Enfin, la nouvelle réglementation comporte un autre changement majeur avec l’introduction d’une licence sans terme. Cette disposition constitue un allègement administratif significatif. En effet, alors qu’un renouvellement annuel était obligatoire jusqu’à présent, 80 % des licences étaient renouvelées sans qu’aucune modification ne s’avère nécessaire. Dorénavant, c’est une procédure simplifiée qui permettra au détenteur de maintenir annuellement sa licence.
Changements souhaités
Généralement, les ajustements apportés au Règlement sur la qualification professionnelle ont été bien accueillis par l'industrie. Pour le directeur général d’Option consommateurs, Michel Arnold, «il est clair que la protection du consommateur est intimement liée à une plus grande responsabilisation des entrepreneurs. À cet effet, l’introduction du cautionnement de licence constitue une amélioration notable, qui rendra les entrepreneurs encore plus imputables».
De son côté, le président de l’Association de la construction du Québec (ACQ), Gilbert Grimard, a rappelé que le nouveau règlement «présente une classification bonifiée qui reflète beaucoup mieux les spécialités et les technologies utilisées dans l'industrie. Également, ce nouveau règlement est susceptible d’engendrer des économies de temps pour les détenteurs de licence. Pour ces améliorations, l’Association ne peut que saluer la nouvelle réglementation».

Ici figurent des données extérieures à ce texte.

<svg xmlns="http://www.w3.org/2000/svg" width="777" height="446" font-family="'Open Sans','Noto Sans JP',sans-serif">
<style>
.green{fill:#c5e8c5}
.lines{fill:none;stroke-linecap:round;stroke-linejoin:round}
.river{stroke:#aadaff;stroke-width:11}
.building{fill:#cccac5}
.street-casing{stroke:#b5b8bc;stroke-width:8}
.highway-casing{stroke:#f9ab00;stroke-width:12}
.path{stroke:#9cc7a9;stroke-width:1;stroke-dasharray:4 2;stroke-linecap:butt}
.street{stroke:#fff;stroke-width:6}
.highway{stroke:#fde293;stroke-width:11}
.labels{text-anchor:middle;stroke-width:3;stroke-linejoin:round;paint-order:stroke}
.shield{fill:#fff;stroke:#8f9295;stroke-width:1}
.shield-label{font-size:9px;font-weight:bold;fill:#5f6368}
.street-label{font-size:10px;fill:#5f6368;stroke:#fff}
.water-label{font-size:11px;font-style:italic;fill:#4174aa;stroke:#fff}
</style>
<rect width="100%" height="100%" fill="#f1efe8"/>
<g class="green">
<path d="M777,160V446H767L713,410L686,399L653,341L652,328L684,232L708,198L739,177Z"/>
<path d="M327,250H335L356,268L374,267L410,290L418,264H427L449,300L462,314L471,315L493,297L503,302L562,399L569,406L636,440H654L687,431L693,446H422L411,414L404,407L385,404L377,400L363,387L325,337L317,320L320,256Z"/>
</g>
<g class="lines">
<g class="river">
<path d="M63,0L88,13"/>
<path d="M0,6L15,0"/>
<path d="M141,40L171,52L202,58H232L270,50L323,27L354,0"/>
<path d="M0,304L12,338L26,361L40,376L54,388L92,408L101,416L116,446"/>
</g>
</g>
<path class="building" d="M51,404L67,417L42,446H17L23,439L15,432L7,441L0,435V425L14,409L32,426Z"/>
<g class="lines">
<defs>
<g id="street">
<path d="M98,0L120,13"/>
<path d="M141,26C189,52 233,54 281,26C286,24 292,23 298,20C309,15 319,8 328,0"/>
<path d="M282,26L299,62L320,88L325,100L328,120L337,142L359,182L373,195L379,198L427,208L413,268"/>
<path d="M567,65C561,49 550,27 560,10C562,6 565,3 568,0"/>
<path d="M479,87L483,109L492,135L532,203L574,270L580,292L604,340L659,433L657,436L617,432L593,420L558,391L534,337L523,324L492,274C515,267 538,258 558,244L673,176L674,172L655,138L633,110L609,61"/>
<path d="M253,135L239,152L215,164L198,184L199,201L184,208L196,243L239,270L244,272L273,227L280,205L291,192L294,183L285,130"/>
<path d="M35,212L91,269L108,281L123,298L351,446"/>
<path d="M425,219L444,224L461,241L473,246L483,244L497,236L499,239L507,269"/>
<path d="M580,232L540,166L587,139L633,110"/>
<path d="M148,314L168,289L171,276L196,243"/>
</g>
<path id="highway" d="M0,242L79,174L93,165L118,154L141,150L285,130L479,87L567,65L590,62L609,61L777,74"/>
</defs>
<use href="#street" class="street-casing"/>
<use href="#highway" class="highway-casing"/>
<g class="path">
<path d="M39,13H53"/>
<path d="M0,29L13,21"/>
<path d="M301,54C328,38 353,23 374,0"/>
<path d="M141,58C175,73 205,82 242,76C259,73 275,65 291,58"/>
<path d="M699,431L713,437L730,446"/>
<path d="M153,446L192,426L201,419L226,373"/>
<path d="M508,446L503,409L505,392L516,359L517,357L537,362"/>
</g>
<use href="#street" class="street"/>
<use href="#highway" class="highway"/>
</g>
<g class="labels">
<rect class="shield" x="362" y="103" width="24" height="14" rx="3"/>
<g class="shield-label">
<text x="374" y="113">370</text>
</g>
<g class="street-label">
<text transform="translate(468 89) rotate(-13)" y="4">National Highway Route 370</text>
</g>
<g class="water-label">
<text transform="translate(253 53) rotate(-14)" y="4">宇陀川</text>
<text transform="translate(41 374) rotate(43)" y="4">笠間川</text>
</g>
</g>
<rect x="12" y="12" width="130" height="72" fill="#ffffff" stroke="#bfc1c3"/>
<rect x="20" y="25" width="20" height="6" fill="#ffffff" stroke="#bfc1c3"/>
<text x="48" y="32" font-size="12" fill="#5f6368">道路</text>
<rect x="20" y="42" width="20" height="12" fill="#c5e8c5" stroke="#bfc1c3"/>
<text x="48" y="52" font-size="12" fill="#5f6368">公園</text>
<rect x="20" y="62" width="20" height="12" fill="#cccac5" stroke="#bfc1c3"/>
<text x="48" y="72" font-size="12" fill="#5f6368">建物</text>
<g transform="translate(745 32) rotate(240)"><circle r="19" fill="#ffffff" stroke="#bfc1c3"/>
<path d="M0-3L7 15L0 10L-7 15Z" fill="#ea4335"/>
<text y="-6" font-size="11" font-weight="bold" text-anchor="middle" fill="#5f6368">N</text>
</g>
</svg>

Pour sa part, le p.-d.g. de l’Association provinciale des constructeurs d’habitations du Québec (APCHQ), Omer B. Rousseau, a insisté sur le fait que «le nouveau règlement réduit de manière importante le fardeau administratif des demandeurs et détenteurs de licence, tout en étant plus exigeant sur l’admissibilité, ce qui favorise une protection accrue pour le consommateur, notamment dans le secteur de la rénovation».